Converser avec les morts. Formes, genres, pratiques
Université Sorbonne-Nouvelle (Pearl/Prismes)
Université Paris 8-Vincennes-Saint-Denis (TransCrit)
Sorbonne Université (Vale, Modernité 16-18)
Les transformations religieuses induites par la Réforme ont profondément modifié le rapport des vivant·es aux mort·es dans l’Angleterre de la première modernité. Malgré la suppression du purgatoire, des prières pour les défunt·es et de l’intercession des saint·es, ainsi que le changement de statut des fantômes et des spectres dont on prétend désormais qu’ils ou elles ne sont que de viles illusions fabriquées par le diable, on continue néanmoins de dialoguer avec les mort·es. Le développement du théâtre professionnel permet à cette conversation d’avoir notamment lieu sur la scène. Celle-ci offre un espace fictionnel de substitution aux rites abolis, mais aussi un espace de médiation ambiguë et de réflexion critique portant non seulement sur les pratiques dans le domaine mais touchant aussi à des questions religieuses, politiques et sociales plus vastes. Le Hamlet de Shakespeare en constitue un exemple frappant et bien connu, mais quantité d’autres pièces de la période élisabéthaine et jacobéenne peuvent être invoquées. Se développe également au cours des XVIe, XVIIe et XVIIe siècles, dans les Îles britanniques, comme ailleurs en Europe, un goût de plus en plus prononcé pour la forme du Dialogue avec les mort·es, reprise à Lucien de Samosate, dont les œuvres sont popularisées en particulier par la traduction latine qu’en donnent Érasme et Sir Thomas More. Pendant comique et grinçant du dialogue socratique, voire contre-dialogue socratique, le Dialogue avec les mort·es participe des instruments pédagogiques privilégiés des méthodes humanistes et sceptiques, qui cherchent à instruire tout en déconstruisant, par la satire et le rire, illusions et croyances superstitieuses – celles-là même qui empêchent l’accès au savoir et permettent l’exercice de différentes formes de pouvoir abusif. Considérée comme un texte dangereux, conduisant potentiellement à l’athéisme, la traduction de Lucien par Érasme et More est mise à l’index par l’Église dans les années 1590.

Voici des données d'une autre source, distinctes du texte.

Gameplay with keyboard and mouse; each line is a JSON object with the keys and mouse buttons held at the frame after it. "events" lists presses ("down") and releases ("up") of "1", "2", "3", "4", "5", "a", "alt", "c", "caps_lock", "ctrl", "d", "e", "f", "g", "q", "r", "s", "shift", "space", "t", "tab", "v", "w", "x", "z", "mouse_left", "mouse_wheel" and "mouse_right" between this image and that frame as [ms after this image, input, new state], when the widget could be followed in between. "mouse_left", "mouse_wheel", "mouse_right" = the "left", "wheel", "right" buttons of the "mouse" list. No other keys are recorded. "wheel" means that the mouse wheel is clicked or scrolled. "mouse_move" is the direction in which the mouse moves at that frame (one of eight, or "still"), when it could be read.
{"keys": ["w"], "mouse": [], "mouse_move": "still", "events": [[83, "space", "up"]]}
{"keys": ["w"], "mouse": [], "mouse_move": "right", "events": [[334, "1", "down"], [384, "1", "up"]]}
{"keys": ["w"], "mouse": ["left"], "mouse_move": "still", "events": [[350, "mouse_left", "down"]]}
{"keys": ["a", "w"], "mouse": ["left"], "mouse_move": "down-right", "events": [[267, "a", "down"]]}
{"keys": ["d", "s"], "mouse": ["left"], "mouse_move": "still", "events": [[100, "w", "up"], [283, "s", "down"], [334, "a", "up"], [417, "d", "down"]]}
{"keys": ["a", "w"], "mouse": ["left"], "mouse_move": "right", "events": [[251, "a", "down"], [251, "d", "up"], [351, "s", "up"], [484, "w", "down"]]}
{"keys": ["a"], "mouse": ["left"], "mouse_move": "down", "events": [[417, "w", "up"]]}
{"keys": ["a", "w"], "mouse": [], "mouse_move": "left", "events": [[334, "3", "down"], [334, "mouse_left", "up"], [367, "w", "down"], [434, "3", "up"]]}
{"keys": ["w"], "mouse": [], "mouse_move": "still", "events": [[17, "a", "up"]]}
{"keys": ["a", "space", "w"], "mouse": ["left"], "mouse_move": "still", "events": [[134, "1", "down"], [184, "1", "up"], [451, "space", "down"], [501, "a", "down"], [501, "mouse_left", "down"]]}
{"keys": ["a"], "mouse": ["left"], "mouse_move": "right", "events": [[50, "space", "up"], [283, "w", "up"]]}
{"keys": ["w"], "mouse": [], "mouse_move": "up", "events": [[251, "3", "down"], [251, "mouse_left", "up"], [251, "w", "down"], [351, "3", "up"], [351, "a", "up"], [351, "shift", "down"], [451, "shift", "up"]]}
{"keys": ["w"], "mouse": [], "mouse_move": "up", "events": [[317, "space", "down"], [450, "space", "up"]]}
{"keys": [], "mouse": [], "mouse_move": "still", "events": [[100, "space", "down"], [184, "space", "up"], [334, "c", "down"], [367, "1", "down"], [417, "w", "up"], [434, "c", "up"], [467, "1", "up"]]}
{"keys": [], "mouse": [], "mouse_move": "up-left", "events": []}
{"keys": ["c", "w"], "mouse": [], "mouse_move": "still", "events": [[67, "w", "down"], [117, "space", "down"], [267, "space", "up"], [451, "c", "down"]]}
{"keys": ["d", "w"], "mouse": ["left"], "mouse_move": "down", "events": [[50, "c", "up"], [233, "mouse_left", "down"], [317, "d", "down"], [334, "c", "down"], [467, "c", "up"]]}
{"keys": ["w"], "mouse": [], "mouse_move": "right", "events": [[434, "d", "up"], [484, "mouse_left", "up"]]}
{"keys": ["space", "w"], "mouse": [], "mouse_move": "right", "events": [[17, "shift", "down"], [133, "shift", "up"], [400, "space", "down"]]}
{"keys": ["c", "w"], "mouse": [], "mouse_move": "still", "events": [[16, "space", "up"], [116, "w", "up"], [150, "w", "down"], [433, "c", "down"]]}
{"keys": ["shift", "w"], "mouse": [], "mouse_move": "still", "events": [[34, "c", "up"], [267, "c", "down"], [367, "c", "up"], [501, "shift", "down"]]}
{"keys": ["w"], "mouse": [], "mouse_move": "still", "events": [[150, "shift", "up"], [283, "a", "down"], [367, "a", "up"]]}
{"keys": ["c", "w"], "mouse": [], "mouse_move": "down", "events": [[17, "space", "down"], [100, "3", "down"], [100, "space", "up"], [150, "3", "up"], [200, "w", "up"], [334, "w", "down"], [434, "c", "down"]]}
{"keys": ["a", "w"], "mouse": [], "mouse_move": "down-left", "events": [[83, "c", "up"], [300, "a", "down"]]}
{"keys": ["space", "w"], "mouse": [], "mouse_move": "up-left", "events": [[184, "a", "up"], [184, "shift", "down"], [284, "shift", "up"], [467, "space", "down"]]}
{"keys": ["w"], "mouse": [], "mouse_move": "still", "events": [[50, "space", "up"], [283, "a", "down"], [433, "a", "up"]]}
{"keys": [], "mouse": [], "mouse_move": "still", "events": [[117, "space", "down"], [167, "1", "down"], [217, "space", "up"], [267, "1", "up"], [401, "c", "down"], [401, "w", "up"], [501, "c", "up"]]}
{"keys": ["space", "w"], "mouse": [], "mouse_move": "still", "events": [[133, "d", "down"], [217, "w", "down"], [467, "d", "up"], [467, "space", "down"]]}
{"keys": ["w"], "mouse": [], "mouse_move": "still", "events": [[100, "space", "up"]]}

En Angleterre, il faut attendre le milieu du XVIIe siècle pour que ses œuvres ne soient plus cantonnées aux extraits que l’on trouve dans la littérature scolaire mais traduites de façon plus systématique en langue vernaculaire. Pourtant, son influence se fait sentir dans une riche littérature de controverse qui se développe bien en amont, où, sous couvert de fictionnalité, de voyages dans la lune, dans les enfers, ou dans des espaces utopiques, les mort·es sont ressuscité·es, ont encore droit au chapitre, et permettent de déjouer la censure qui pèse sur les vivant·es. La Restauration et le XVIIIe siècle (âge néo-classique) voient se confirmer l’intérêt pour le genre hérité de Lucien, avec de nouvelles traductions plus complètes en anglais, et dans le sillage des dialogues des morts de Fontenelle et de Fénelon, la parution de nouveaux dialogues originaux. C’est une véritable mode qui éclôt après 1760 et les dialogues de Lord Lyttelton, dont témoignent la presse de loisirs, mais aussi le développement de formes connexes, épistolaires, dramatiques, et son infléchissement vers la conversation. Si la réception, l’influence et l’héritage de Lucien ont fait l’objet d’études approfondies pour les domaines italiens et français, les Îles britanniques sont restées très en marge de ces travaux, alors même qu’elles ne sont pas isolées de réseaux de circulation qui le popularisent.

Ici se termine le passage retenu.